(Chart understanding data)
+++

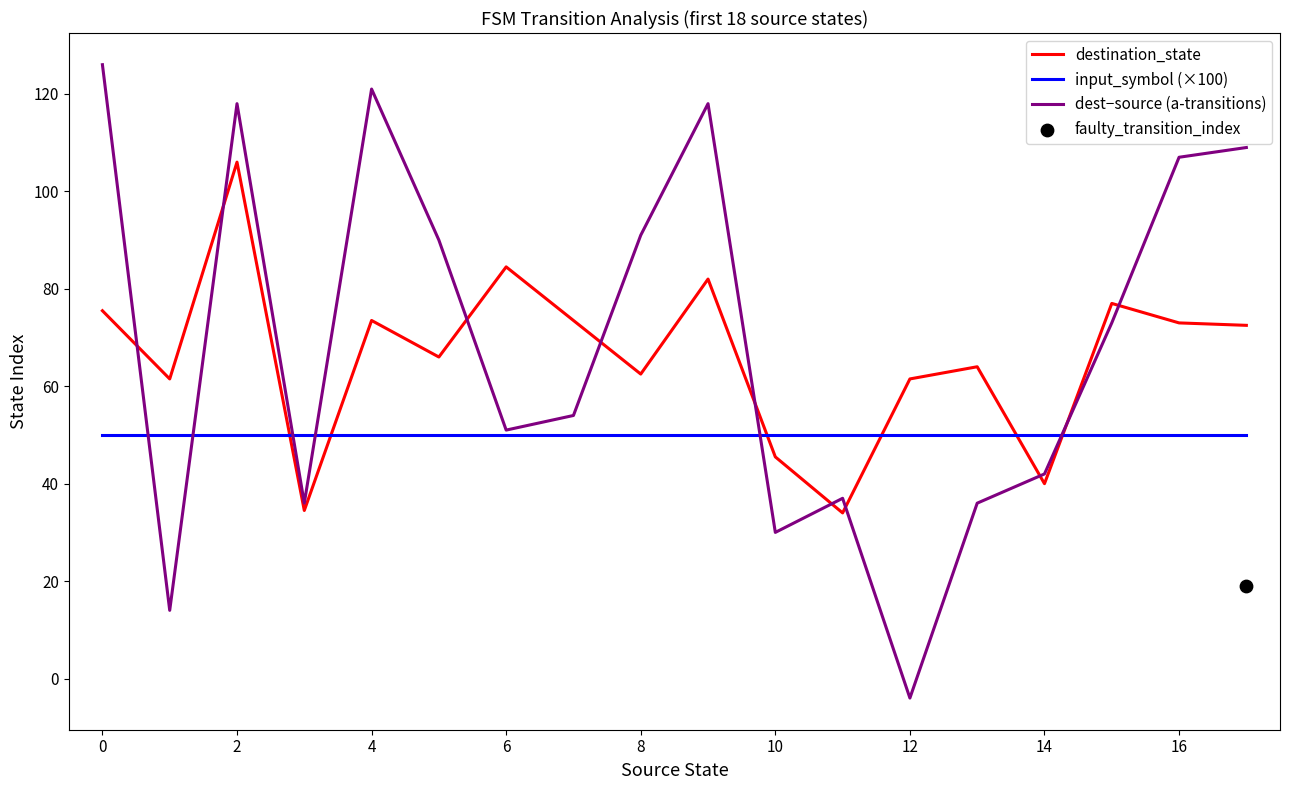

Is it true that destination_state equals 13.2 at 8?

False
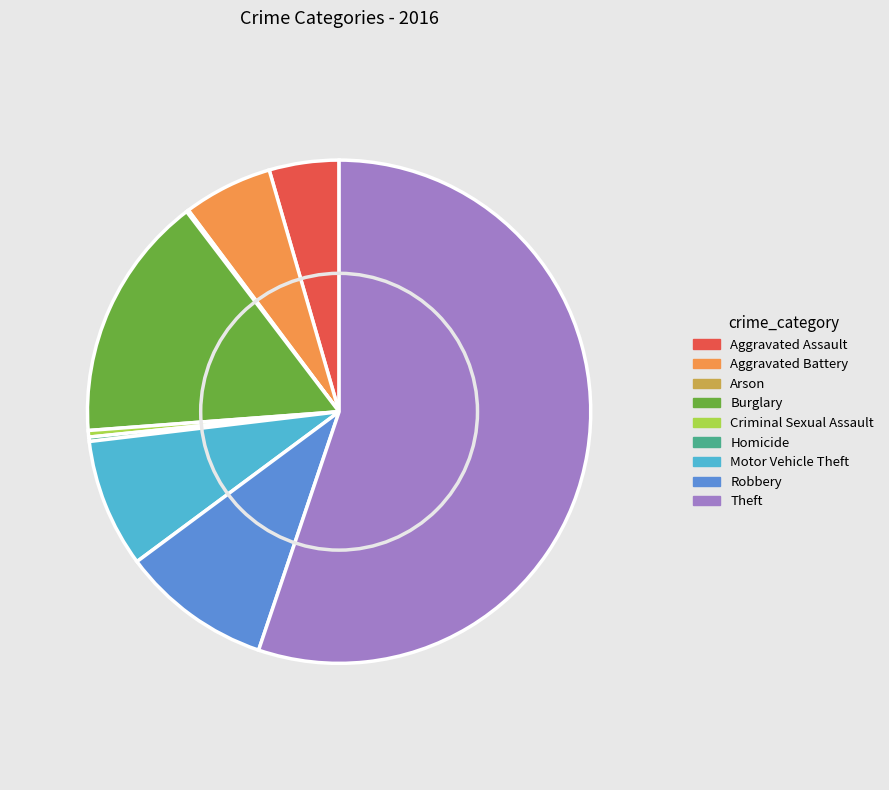

Which slice represents more than half of the pie?

Theft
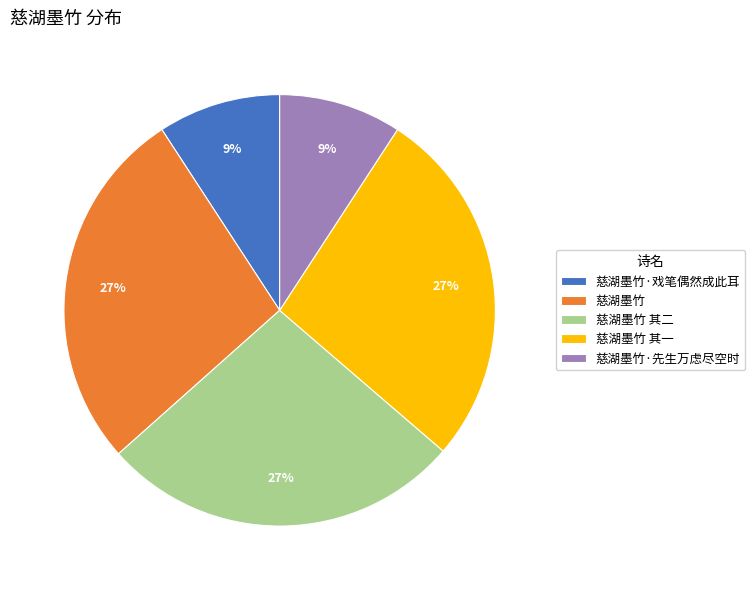

How many segments does this pie chart have?

5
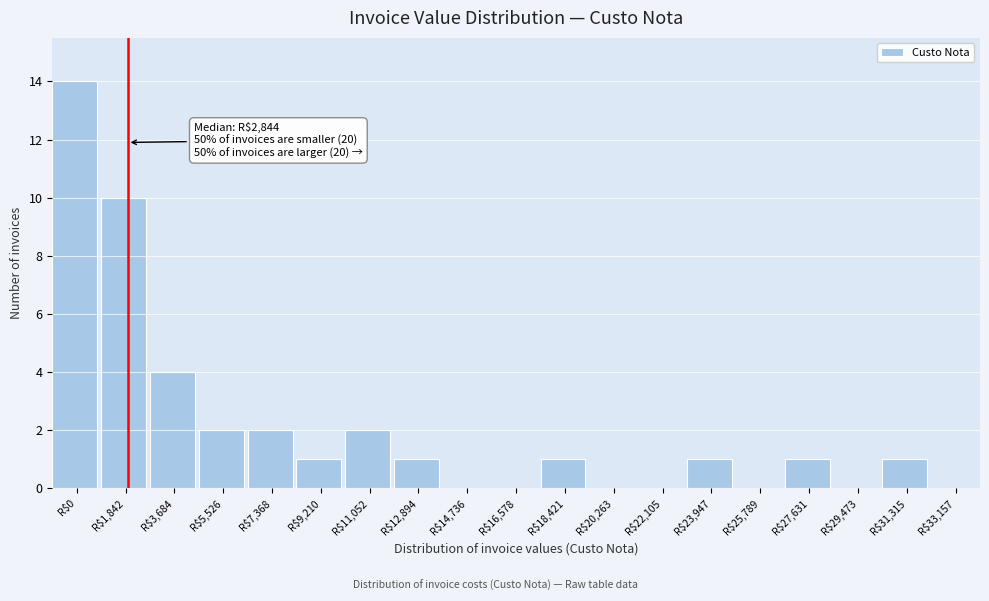

What is the sum of all values?

40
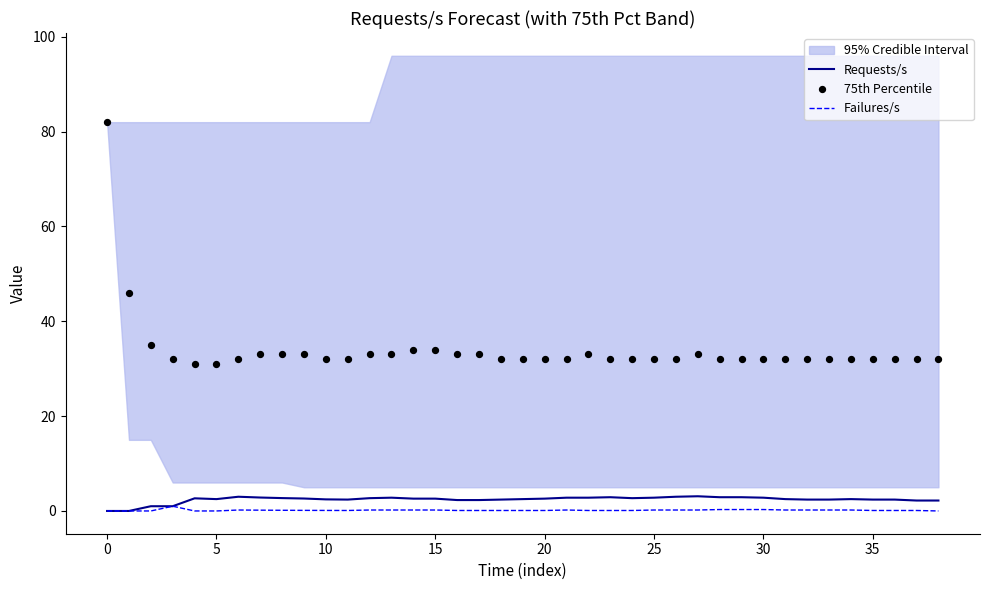

What is the maximum value for Requests/s?

3.1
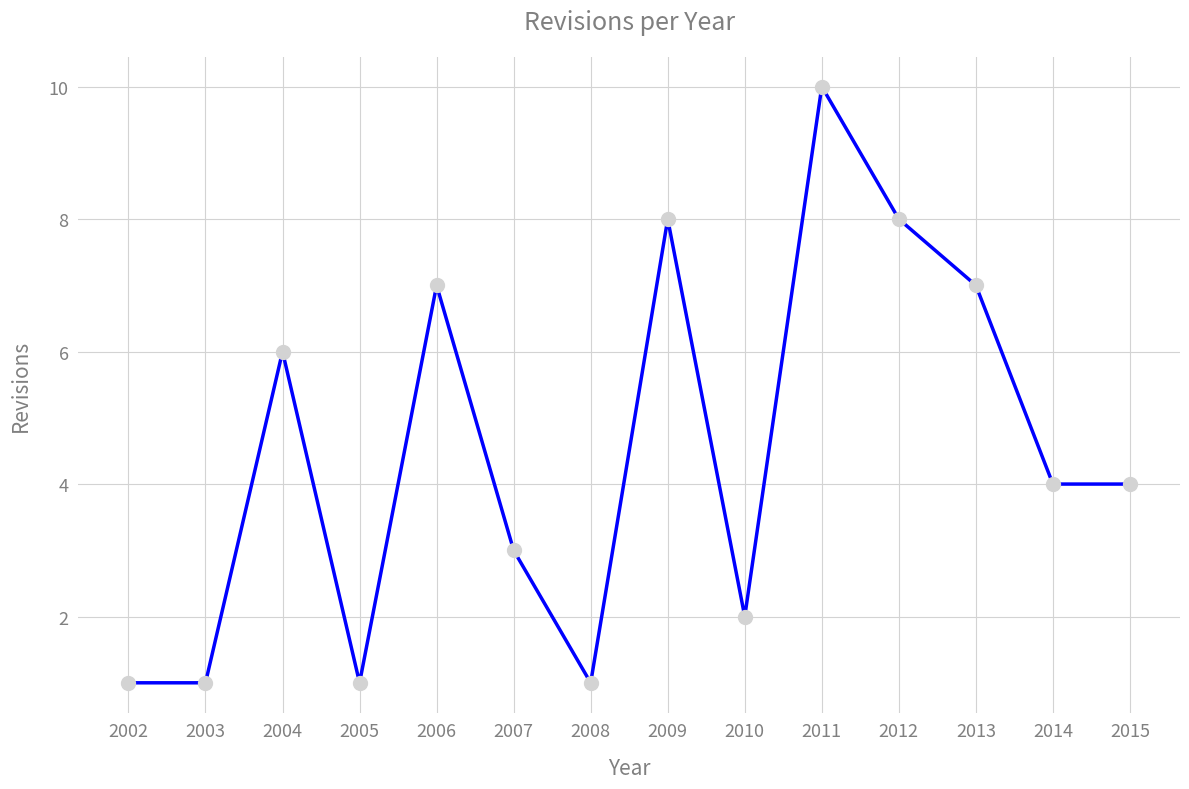

Where does the data first go above 4?

2004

+++

What you are asked to do: Copy every line of text in the material above word for word, leaving out the pictures.

Written reply:
Is it true that destination_state equals 13.2 at 8?

False

Which slice represents more than half of the pie?

Theft

How many segments does this pie chart have?

5

What is the sum of all values?

40

What is the maximum value for Requests/s?

3.1

Where does the data first go above 4?

2004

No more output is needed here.